*Given exercise*: Would you write out, word for word and with nothing else, the lines between the one holding "family: Orchesellidae" and the one holding "scientific name: Iris pseudacorus", inclusive?
--*--
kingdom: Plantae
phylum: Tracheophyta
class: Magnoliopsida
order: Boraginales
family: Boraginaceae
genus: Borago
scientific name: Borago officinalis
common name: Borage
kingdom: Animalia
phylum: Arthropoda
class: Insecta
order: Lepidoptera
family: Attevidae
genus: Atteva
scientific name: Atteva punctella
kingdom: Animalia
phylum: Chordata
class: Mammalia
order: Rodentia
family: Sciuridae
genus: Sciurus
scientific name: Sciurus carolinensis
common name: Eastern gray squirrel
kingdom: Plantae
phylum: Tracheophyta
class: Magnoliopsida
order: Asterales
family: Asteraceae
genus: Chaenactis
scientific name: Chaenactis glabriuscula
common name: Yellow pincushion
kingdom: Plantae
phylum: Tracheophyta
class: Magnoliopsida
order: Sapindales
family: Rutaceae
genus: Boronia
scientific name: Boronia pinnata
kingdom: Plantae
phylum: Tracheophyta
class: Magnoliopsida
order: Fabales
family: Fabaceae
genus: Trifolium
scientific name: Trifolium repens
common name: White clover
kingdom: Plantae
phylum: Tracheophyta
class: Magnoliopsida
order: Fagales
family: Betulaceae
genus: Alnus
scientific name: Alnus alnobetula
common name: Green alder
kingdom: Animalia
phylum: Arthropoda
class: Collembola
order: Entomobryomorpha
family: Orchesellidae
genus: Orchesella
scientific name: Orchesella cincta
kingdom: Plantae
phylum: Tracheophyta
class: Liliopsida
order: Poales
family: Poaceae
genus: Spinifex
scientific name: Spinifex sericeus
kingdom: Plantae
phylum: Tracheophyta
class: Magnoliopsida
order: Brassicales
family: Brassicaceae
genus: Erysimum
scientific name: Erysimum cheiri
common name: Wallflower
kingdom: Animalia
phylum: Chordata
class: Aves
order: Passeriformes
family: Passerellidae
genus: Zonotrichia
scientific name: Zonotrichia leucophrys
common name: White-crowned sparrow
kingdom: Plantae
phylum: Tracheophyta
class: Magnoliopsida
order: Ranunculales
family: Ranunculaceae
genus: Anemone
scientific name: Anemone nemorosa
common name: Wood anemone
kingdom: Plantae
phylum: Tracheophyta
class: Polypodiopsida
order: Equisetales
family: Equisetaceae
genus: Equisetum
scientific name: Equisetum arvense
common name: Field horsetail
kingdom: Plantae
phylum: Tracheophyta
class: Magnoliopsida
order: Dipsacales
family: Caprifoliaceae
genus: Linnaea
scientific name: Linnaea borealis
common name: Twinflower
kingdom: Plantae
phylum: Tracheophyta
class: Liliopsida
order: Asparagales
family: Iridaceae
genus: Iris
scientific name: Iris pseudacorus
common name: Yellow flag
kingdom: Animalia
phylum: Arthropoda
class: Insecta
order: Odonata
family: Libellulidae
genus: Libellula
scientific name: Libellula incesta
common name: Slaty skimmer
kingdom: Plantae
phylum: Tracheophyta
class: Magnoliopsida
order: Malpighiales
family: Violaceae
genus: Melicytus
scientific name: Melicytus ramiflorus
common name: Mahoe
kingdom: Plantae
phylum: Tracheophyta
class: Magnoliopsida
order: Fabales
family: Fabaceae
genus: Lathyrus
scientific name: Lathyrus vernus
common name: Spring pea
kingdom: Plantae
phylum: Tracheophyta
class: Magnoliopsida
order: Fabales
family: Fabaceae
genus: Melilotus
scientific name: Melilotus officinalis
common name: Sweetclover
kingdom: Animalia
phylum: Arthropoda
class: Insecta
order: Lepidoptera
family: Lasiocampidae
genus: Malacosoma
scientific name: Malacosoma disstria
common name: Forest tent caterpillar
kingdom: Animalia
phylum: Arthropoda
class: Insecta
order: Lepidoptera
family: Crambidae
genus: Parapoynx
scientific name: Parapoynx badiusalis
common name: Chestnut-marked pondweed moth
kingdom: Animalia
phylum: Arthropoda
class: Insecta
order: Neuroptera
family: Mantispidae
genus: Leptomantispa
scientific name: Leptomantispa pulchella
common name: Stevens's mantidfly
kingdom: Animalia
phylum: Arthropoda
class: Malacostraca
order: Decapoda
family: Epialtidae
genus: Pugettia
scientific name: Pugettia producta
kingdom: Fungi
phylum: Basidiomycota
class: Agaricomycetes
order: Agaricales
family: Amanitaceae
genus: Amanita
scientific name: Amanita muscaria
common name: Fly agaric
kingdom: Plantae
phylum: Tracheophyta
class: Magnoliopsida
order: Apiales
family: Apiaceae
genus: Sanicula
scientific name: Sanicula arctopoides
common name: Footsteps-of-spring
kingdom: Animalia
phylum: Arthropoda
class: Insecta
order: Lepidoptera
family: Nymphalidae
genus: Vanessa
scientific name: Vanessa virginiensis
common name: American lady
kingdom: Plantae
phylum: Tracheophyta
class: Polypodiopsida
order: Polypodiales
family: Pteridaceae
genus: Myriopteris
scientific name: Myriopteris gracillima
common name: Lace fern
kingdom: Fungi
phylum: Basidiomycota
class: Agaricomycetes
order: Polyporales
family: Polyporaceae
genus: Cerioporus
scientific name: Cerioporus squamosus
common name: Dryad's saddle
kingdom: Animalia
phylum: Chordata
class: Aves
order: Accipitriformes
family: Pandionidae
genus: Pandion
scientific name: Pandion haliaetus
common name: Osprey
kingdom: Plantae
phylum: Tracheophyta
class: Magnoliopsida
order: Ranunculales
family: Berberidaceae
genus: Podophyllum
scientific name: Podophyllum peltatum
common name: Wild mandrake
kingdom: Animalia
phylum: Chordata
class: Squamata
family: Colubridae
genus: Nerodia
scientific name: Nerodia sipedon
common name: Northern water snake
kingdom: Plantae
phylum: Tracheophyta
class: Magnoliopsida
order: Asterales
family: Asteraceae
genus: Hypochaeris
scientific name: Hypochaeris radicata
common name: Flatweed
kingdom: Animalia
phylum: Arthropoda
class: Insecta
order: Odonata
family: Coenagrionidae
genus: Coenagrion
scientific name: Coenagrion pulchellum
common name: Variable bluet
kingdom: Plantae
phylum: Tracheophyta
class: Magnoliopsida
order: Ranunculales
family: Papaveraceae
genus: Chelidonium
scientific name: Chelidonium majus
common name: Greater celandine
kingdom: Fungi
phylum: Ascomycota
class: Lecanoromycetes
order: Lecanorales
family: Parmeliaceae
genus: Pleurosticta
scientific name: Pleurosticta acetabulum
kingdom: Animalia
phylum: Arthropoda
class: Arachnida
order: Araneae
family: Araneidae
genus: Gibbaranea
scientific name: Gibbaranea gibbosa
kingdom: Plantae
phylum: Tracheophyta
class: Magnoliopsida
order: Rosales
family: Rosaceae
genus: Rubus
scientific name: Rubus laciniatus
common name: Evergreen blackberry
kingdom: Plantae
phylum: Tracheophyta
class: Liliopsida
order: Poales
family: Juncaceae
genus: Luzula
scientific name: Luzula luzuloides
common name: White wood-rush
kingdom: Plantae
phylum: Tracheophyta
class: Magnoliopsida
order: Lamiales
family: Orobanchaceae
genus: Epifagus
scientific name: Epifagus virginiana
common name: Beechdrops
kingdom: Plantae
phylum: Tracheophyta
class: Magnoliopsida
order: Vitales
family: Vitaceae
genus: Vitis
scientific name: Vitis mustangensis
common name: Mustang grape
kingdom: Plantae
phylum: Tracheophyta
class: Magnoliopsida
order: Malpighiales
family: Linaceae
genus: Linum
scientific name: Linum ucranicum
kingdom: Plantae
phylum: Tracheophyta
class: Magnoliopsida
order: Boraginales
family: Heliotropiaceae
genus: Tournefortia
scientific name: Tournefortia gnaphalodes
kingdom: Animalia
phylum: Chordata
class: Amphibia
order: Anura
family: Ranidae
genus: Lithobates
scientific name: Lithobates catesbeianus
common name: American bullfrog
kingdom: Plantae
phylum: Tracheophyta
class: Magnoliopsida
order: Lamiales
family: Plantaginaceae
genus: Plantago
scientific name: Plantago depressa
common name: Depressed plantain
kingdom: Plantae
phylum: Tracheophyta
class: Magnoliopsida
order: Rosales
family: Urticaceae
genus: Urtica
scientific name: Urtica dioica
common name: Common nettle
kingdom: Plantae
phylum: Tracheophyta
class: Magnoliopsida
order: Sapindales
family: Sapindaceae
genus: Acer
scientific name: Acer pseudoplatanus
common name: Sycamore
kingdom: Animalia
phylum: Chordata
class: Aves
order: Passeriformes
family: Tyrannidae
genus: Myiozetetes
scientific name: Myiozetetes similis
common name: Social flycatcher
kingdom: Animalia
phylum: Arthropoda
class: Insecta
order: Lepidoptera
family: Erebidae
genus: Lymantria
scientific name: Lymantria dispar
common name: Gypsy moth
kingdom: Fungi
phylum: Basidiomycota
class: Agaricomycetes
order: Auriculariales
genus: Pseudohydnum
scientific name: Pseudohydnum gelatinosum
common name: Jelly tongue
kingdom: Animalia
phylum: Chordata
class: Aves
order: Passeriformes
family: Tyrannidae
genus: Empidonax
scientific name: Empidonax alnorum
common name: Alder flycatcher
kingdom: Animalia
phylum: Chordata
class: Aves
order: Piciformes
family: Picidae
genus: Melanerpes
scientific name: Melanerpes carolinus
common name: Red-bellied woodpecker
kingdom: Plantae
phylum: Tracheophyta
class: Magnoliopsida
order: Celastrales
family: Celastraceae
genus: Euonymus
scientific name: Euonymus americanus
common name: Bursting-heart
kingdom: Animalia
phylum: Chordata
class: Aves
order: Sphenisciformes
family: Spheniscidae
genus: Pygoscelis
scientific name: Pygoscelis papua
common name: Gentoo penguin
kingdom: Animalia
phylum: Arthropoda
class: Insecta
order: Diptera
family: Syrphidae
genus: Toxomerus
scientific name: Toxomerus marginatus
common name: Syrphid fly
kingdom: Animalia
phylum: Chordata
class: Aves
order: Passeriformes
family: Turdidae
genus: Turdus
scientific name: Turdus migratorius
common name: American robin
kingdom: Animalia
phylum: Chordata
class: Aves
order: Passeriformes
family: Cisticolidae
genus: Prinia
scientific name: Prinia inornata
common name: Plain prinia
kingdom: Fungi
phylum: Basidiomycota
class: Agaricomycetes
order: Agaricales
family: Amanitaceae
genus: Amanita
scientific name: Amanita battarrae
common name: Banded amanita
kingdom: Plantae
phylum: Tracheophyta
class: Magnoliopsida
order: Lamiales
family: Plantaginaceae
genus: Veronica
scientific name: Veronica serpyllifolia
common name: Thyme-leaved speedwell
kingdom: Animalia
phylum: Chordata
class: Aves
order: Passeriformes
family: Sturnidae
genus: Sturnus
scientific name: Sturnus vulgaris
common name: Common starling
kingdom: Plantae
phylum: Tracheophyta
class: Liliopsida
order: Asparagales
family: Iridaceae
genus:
--*--
*The completed task*:
family: Orchesellidae
genus: Orchesella
scientific name: Orchesella cincta
kingdom: Plantae
phylum: Tracheophyta
class: Liliopsida
order: Poales
family: Poaceae
genus: Spinifex
scientific name: Spinifex sericeus
kingdom: Plantae
phylum: Tracheophyta
class: Magnoliopsida
order: Brassicales
family: Brassicaceae
genus: Erysimum
scientific name: Erysimum cheiri
common name: Wallflower
kingdom: Animalia
phylum: Chordata
class: Aves
order: Passeriformes
family: Passerellidae
genus: Zonotrichia
scientific name: Zonotrichia leucophrys
common name: White-crowned sparrow
kingdom: Plantae
phylum: Tracheophyta
class: Magnoliopsida
order: Ranunculales
family: Ranunculaceae
genus: Anemone
scientific name: Anemone nemorosa
common name: Wood anemone
kingdom: Plantae
phylum: Tracheophyta
class: Polypodiopsida
order: Equisetales
family: Equisetaceae
genus: Equisetum
scientific name: Equisetum arvense
common name: Field horsetail
kingdom: Plantae
phylum: Tracheophyta
class: Magnoliopsida
order: Dipsacales
family: Caprifoliaceae
genus: Linnaea
scientific name: Linnaea borealis
common name: Twinflower
kingdom: Plantae
phylum: Tracheophyta
class: Liliopsida
order: Asparagales
family: Iridaceae
genus: Iris
scientific name: Iris pseudacorus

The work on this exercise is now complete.